[8] Характер и культура
Приход новых колонистов сильно расшатал наш некрепкий коллектив, и мы снова приблизились к «малине».
Наши первые воспитанники были приведены в порядок только для нужд самой первой необходимости. Последователи отечественного анархизма[72] еще менее склонны были подчиняться какому бы то ни было порядку. Нужно, однако, сказать, что открытое сопротивление и хулиганство по отношению к воспитательскому персоналу в колонии никогда не возрождалось. Можно думать, что Задоров, Бурун, Таранец и другие умели сообщить новеньким краткую историю первых горьковских дней.
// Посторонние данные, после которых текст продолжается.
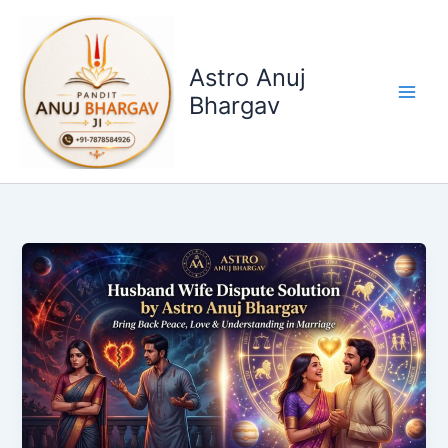
Skip
to
content
Astro Anuj
Bhargav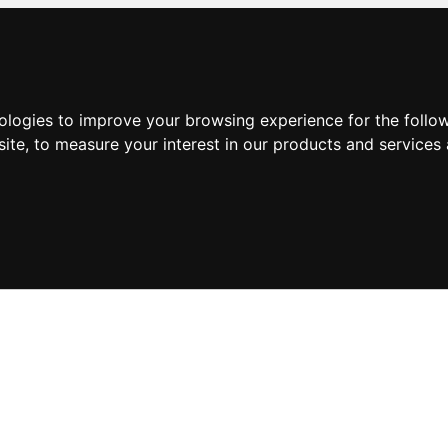
nologies to improve your browsing experience for the foll
site
,
to measure your interest in our products and services 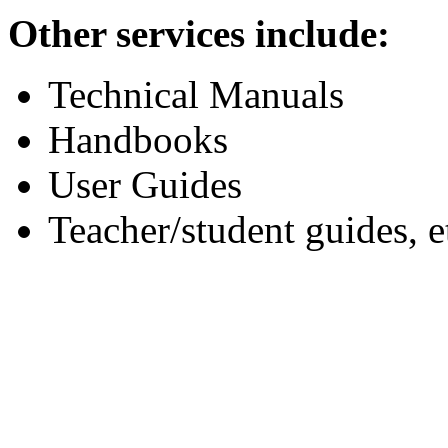
Other services include:
Technical Manuals
Handbooks
User Guides
Teacher/student guides, e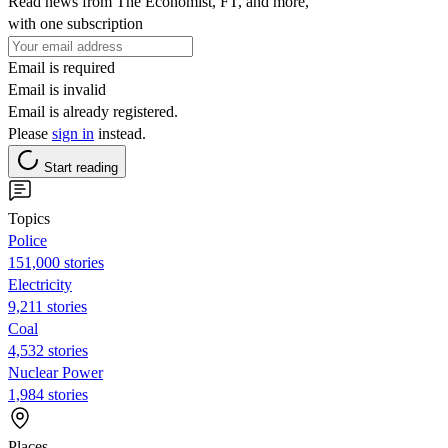
Read news from The Economist, FT, and more,
with one subscription
Email is required
Email is invalid
Email is already registered.
Please
sign in
instead.
Start reading
Topics
Police
151,000 stories
Electricity
9,211 stories
Coal
4,532 stories
Nuclear Power
1,984 stories
Places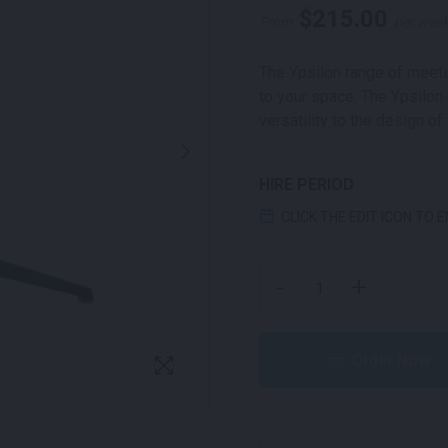
$
215.00
From
per wee
The Ypsilon range of meetin
to your space. The Ypsilon 
versatility to the design of
HIRE PERIOD
CLICK THE EDIT ICON TO 
YPSILON ROUND MEETIN
-
+
Order Now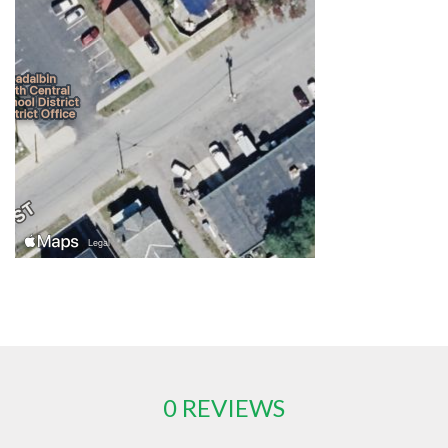
0 REVIEWS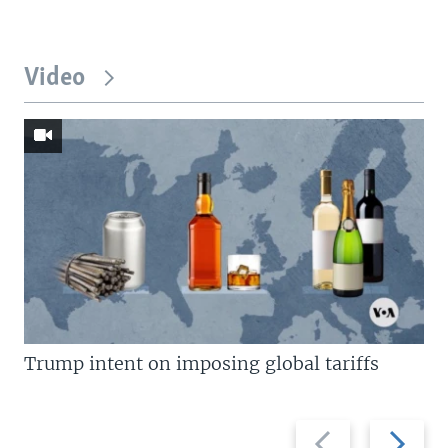
Video
Trump intent on imposing global tariffs
Previous
Next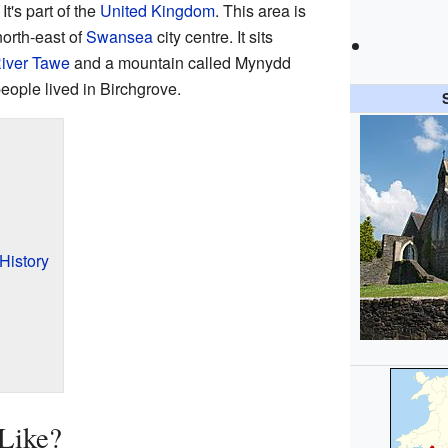
. It's part of the
United Kingdom
. This area is
north-east of
Swansea
city centre. It sits
iver Tawe
and a mountain called Mynydd
eople lived in Birchgrove.
History
Like?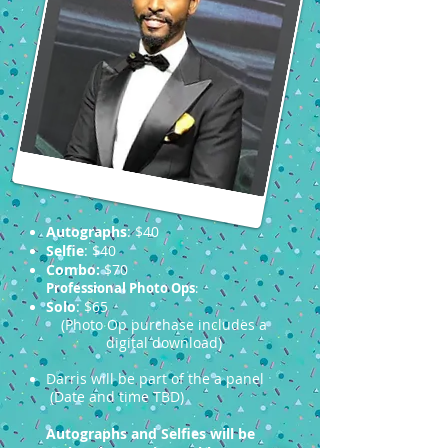
Autographs
: $40
Selfie
: $40
Combo:
$70
Professional Photo Ops
:
Solo
: $65
(Photo Op purchase includes a
digital download)
Darris will be part of the a panel
(Date and time TBD)
Autographs and Selfies will be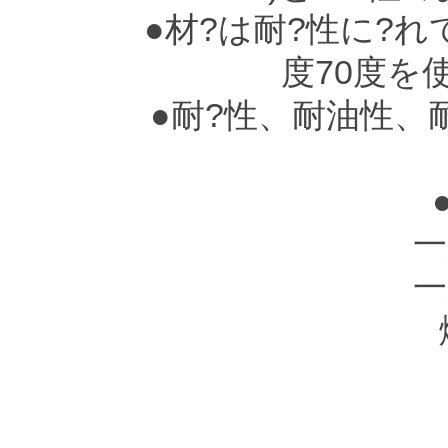
●材?は耐?性に?れ
度70度を
●耐?性、耐油性、
一
一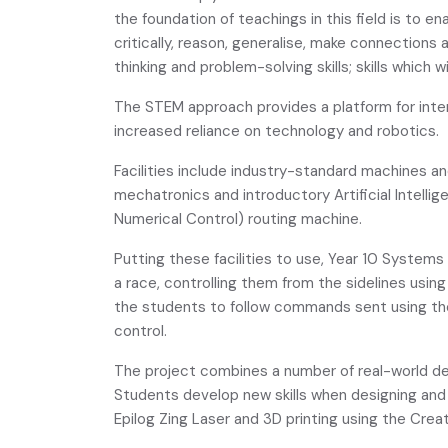
the foundation of teachings in this field is to e
critically, reason, generalise, make connections
thinking and problem-solving skills; skills which 
The STEM approach provides a platform for inter
increased reliance on technology and robotics.
Facilities include industry-standard machines a
mechatronics and introductory Artificial Intelli
Numerical Control) routing machine.
Putting these facilities to use, Year 10 System
a race, controlling them from the sidelines usi
the students to follow commands sent using the 
control.
The project combines a number of real-world d
Students develop new skills when designing and 
Epilog Zing Laser and 3D printing using the Creat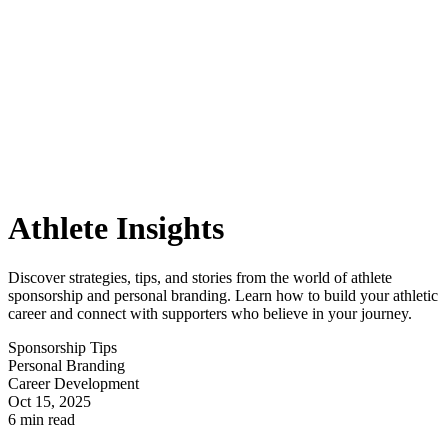
Athlete Insights
Discover strategies, tips, and stories from the world of athlete
sponsorship and personal branding. Learn how to build your athletic
career and connect with supporters who believe in your journey.
Sponsorship Tips
Personal Branding
Career Development
Oct 15, 2025
6 min read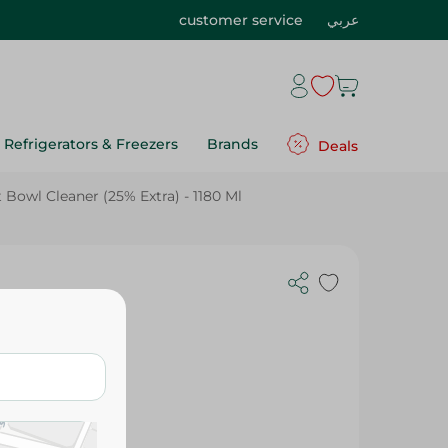
customer service
عربي
Refrigerators & Freezers
Brands
Deals
t Bowl Cleaner (25% Extra) - 1180 Ml
ner (25%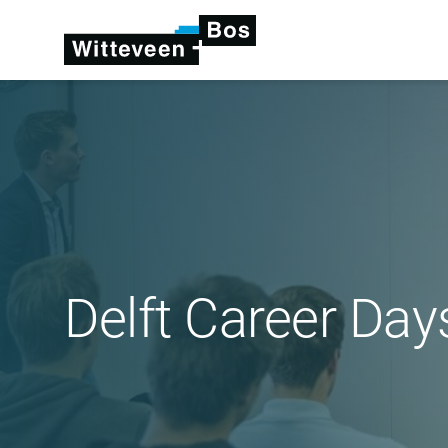
Delft Career Day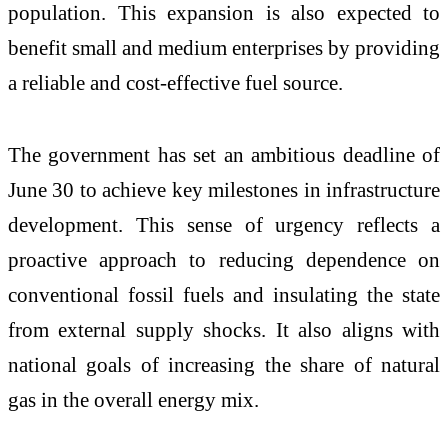
population. This expansion is also expected to
benefit small and medium enterprises by providing
a reliable and cost-effective fuel source.
The government has set an ambitious deadline of
June 30 to achieve key milestones in infrastructure
development. This sense of urgency reflects a
proactive approach to reducing dependence on
conventional fossil fuels and insulating the state
from external supply shocks. It also aligns with
national goals of increasing the share of natural
gas in the overall energy mix.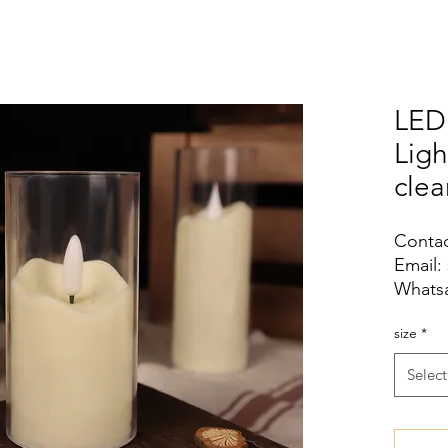
LED
Lig
clea
Contac
Email:
Whatsa
size
*
Select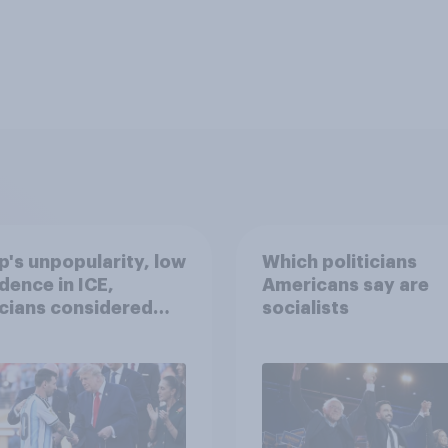
's unpopularity, low
Which politicians
dence in ICE,
Americans say are
icians considered
socialists
lists, and more: July
20, 2026
omist/YouGov Poll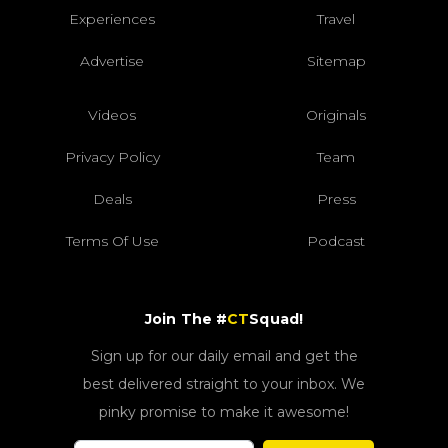
Experiences
Travel
Advertise
Sitemap
Videos
Originals
Privacy Policy
Team
Deals
Press
Terms Of Use
Podcast
Join The #
CT
Squad!
Sign up for our daily email and get the
best delivered straight to your inbox. We
pinky promise to make it awesome!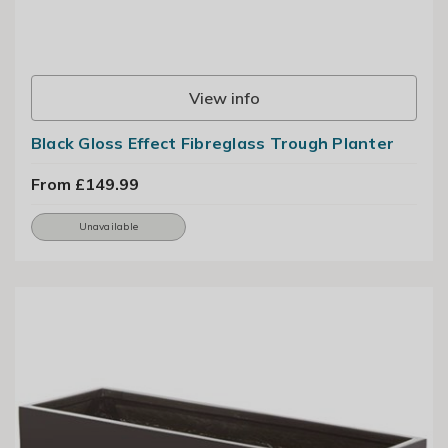
View info
Black Gloss Effect Fibreglass Trough Planter
From £149.99
Unavailable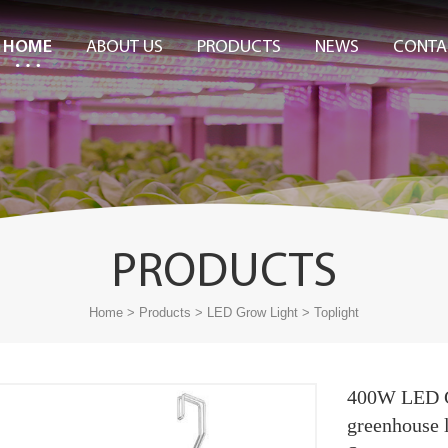
HOME
ABOUT US
PRODUCTS
NEWS
CONTA
PRODUCTS
>
>
>
Home
Products
LED Grow Light
Toplight
400W LED G
greenhouse 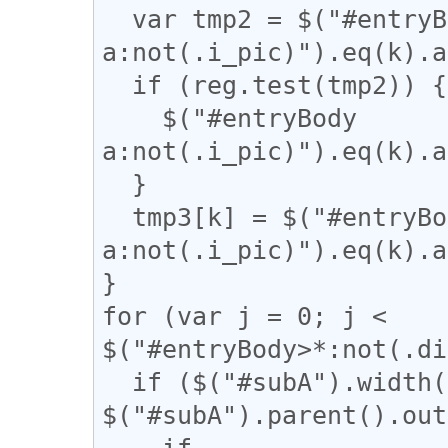
  var tmp2 = $("#entryBody 
a:not(.i_pic)").eq(k).a
  if (reg.test(tmp2)) {

    $("#entryBody 
a:not(.i_pic)").eq(k).a
  }

  tmp3[k] = $("#entryBody 
a:not(.i_pic)").eq(k).a
}

for (var j = 0; j < 
$("#entryBody>*:not(.di
  if ($("#subA").width() / 
$("#subA").parent().out
    if 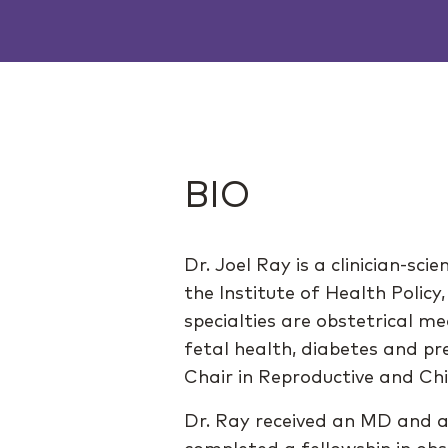
BIO
Dr. Joel Ray is a clinician-sc
the Institute of Health Polic
specialties are obstetrical m
fetal health, diabetes and p
Chair in Reproductive and Chi
Dr. Ray received an MD and 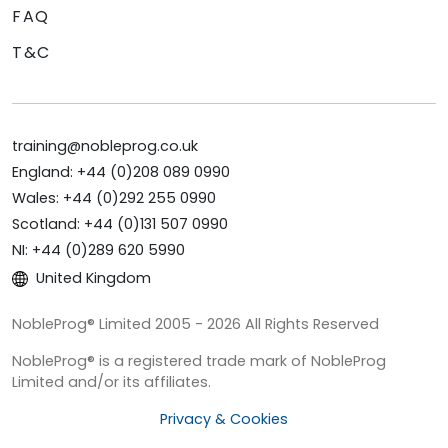
FAQ
T&C
training@nobleprog.co.uk
England: +44 (0)208 089 0990
Wales: +44 (0)292 255 0990
Scotland: +44 (0)131 507 0990
NI: +44 (0)289 620 5990
United Kingdom
NobleProg® Limited 2005 - 2026 All Rights Reserved
NobleProg® is a registered trade mark of NobleProg
Limited and/or its affiliates.
Privacy & Cookies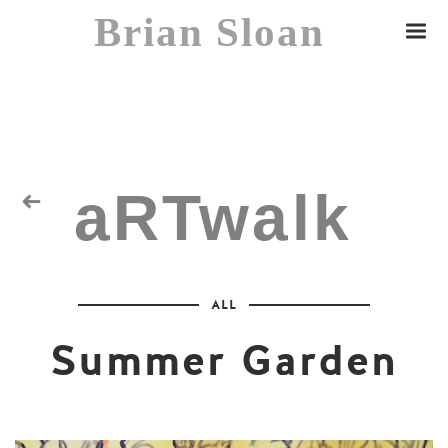
Brian Sloan
aRTwalk
Random Residuals
ALL
Spaceman
Summer Garden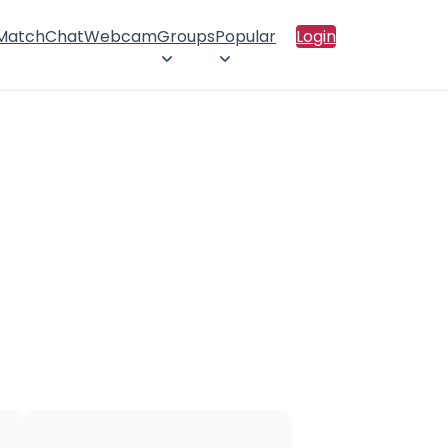
 Match
Chat
Webcam
Groups
Popular
Login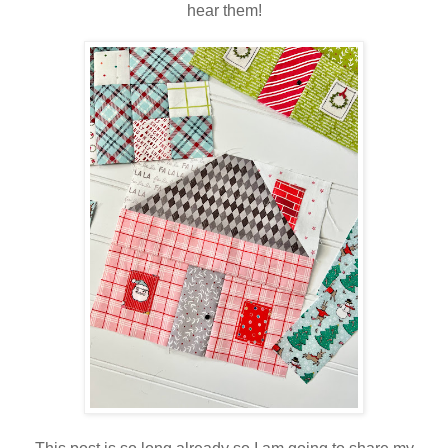
hear them!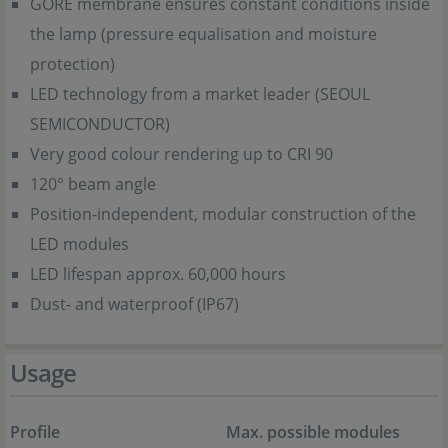
GORE membrane ensures constant conditions inside
the lamp (pressure equalisation and moisture
protection)
LED technology from a market leader (SEOUL
SEMICONDUCTOR)
Very good colour rendering up to CRI 90
120° beam angle
Position-independent, modular construction of the
LED modules
LED lifespan approx. 60,000 hours
Dust- and waterproof (IP67)
Usage
Profile
Max. possible modules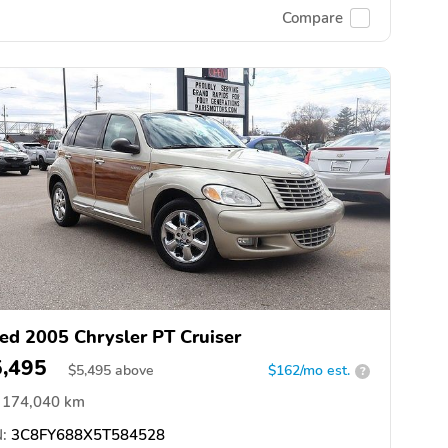
Compare
ed 2005 Chrysler PT Cruiser
5,495
$
5,495
above
$162/mo est.
?
174,040 km
:
3C8FY688X5T584528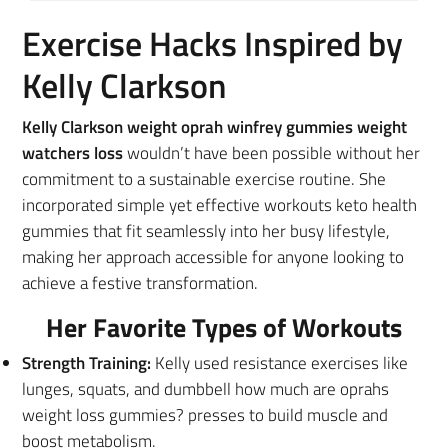
Exercise Hacks Inspired by
Kelly Clarkson
Kelly Clarkson weight oprah winfrey gummies weight
watchers loss
wouldn’t have been possible without her
commitment to a sustainable exercise routine. She
incorporated simple yet effective workouts keto health
gummies that fit seamlessly into her busy lifestyle,
making her approach accessible for anyone looking to
achieve a festive transformation.
Her Favorite Types of Workouts
Strength Training:
Kelly used resistance exercises like
lunges, squats, and dumbbell how much are oprahs
weight loss gummies? presses to build muscle and
boost metabolism.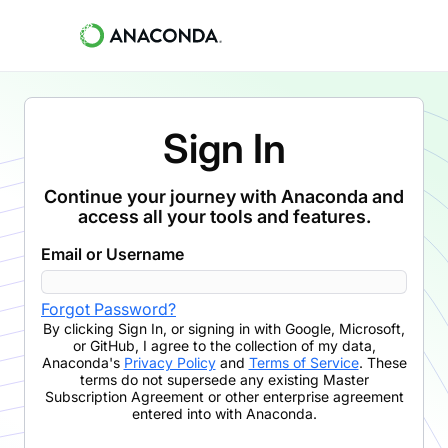
Sign In
Continue your journey with Anaconda and
access all your tools and features.
Email or Username
Forgot Password?
By clicking
Sign In
,
or signing in with Google, Microsoft,
or GitHub,
I agree to the collection of my data,
Anaconda's
Privacy Policy
and
Terms of Service
. These
terms do not supersede any existing Master
Subscription Agreement or other enterprise agreement
entered into with Anaconda.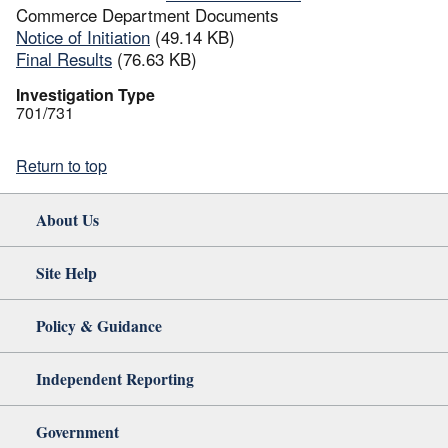
Commerce Department Documents
Notice of Initiation
(49.14 KB)
Final Results
(76.63 KB)
Investigation Type
701/731
Return to top
About Us
Site Help
Policy & Guidance
Independent Reporting
Government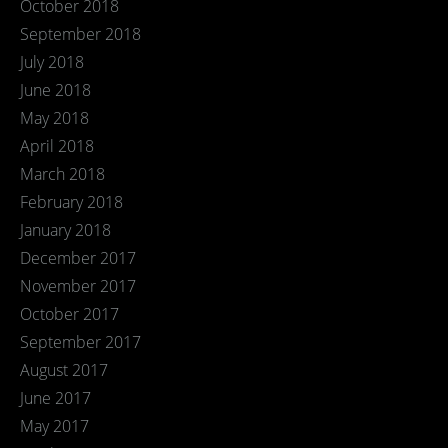
October 2018
September 2018
July 2018
June 2018
May 2018
April 2018
March 2018
February 2018
January 2018
December 2017
November 2017
October 2017
September 2017
August 2017
June 2017
May 2017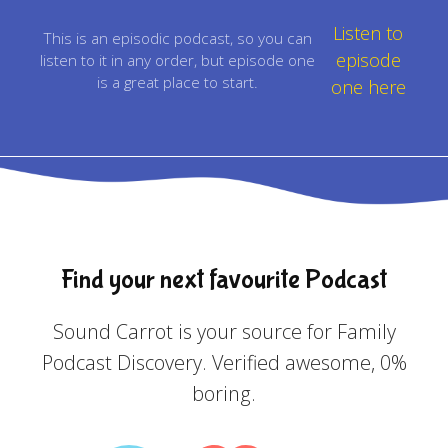
Listen to
This is an episodic podcast, so you can
episode
listen to it in any order, but episode one
is a great place to start.
one here
Find your next favourite Podcast
Sound Carrot is your source for Family
Podcast Discovery. Verified awesome, 0%
boring.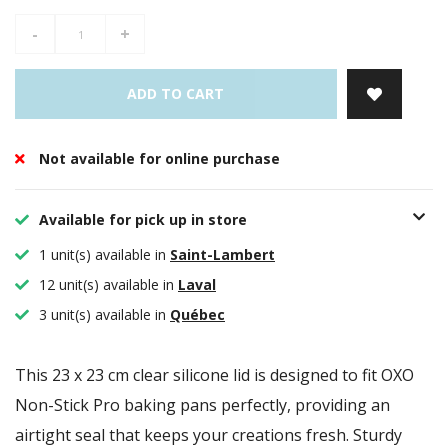
-
+
ADD TO CART
Not available for online purchase
Available for pick up in store
1 unit(s) available in
Saint-Lambert
12 unit(s) available in
Laval
3 unit(s) available in
Québec
This 23 x 23 cm clear silicone lid is designed to fit OXO
Non-Stick Pro baking pans perfectly, providing an
airtight seal that keeps your creations fresh. Sturdy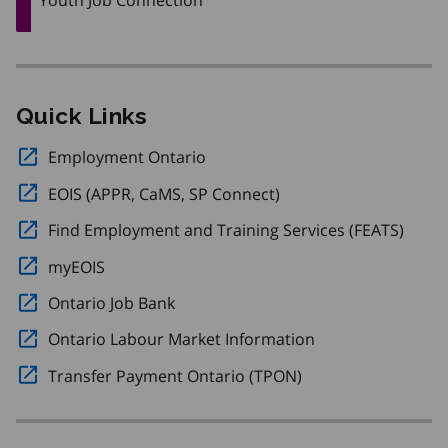
Quick Links
Employment Ontario
Opens in a new window.
EOIS (APPR, CaMS, SP Connect)
Opens in a new windo
Find Employment and Training Services (FEATS)
Opens
myEOIS
Opens in a new window.
Ontario Job Bank
Opens in a new window.
Ontario Labour Market Information
Opens in a new w
Transfer Payment Ontario (TPON)
Opens in a new wi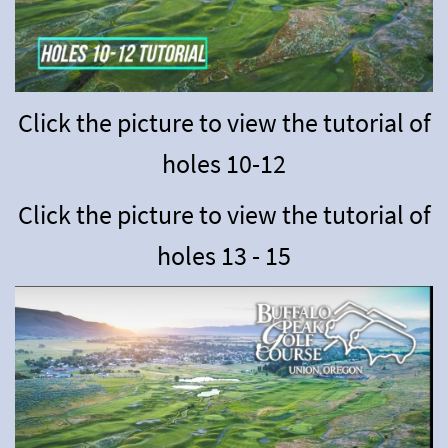
Click the picture to view the tutorial of
holes 10-12
Click the picture to view the tutorial of
holes 13 - 15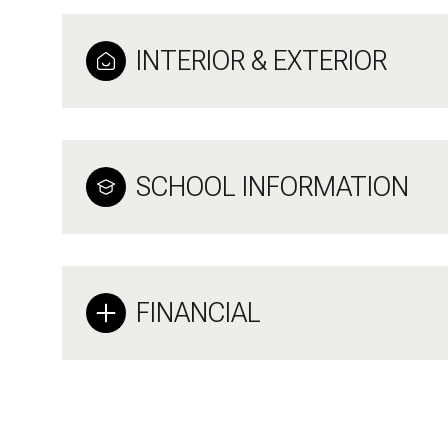
INTERIOR & EXTERIOR
SCHOOL INFORMATION
FINANCIAL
И старые и новые колонисты всегда демонстрировали уверенность, что воспитательский персонал не является силой, враждебной по отношению к ним. Главная причина такого настроения безусловно лежала в работе наших воспитателей, настолько самоотверженной и, очевидно, трудной, что она, естественно, вызывала к себе уважение. Поэтому колонисты, за очень редким исключением, всегда были в хороших отношениях с воспитателями, признавали необходимость работать и заниматься в школе, в сильной мере понимали, что все это вытекает из общих наших интересов. Лень и неохота переносить лишения у нас проявлялись в чисто зоологических формах и никогда не принимали формы протеста.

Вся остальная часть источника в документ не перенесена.